Qstat is a bit slow

Hi! I have been finding qstat return times really long. It takes around 5min, and ocassionally it fails with “Connection refused” errors. I don’t think its a me problem - I’ve asked around and it happens to others. I don’t remember this happening before, are there any tips as to how to improve it?

I believe that the response has been “Don’t use it so much and it will improve”. There are behaviours that some users use that should be avoided. Submitting many small Walltime jobs. Running qstat regularly to ‘See what is happening’.

”However, please refrain from checking your jobs excessively. Repeated queries will be considered attacks, especially in quick succession. Our recommendation is to query your jobs status a maximum of once every 10 minutes, this should be more than enough.” is the third sentence in the Help documentation.

Hope this helps.

I guess if you see a colleague with unhelpful behaviours, please point them to the documentation.

2 Likes

It’s also why NCI made nqstat, which caches qstat and reduces load on the PBS software.

So if you can, use nqstat

4 Likes

@Aidan can we pin this somewhere?
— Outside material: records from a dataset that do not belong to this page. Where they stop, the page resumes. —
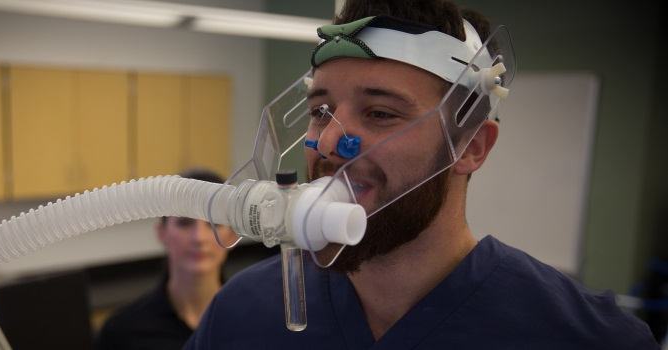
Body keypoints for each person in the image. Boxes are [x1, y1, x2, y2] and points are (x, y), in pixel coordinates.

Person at [184, 0, 659, 348]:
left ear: (471, 147)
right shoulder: (242, 313)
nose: (328, 142)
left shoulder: (587, 339)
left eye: (380, 113)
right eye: (321, 110)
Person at [96, 169, 235, 350]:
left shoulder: (254, 320)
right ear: (162, 233)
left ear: (232, 235)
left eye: (215, 223)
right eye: (184, 223)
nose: (199, 237)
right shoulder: (122, 332)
Tips and tricks?

If you think it’s useful absolutely feel free to make an NCI tip n’ tricks topic and copy it in there.

I have added nci and tips tags to make this findable.

1 Like

Hi @Aidan , I haven’t really found much info on nqstat, so maybe you can give me the brief explainer? When I run it, it doesn’t show the jobs I’m running. Even when I set nqstat -u jn8053, nothing.

The NCI docs don’t mention it specifically

Job monitoring... - NCI Help - Opus - NCI Confluence

But you may need to use nqstat -P <project_code>.

The NCI docs do mention nqstat_anu which only shows running jobs, but does include more information.

1 Like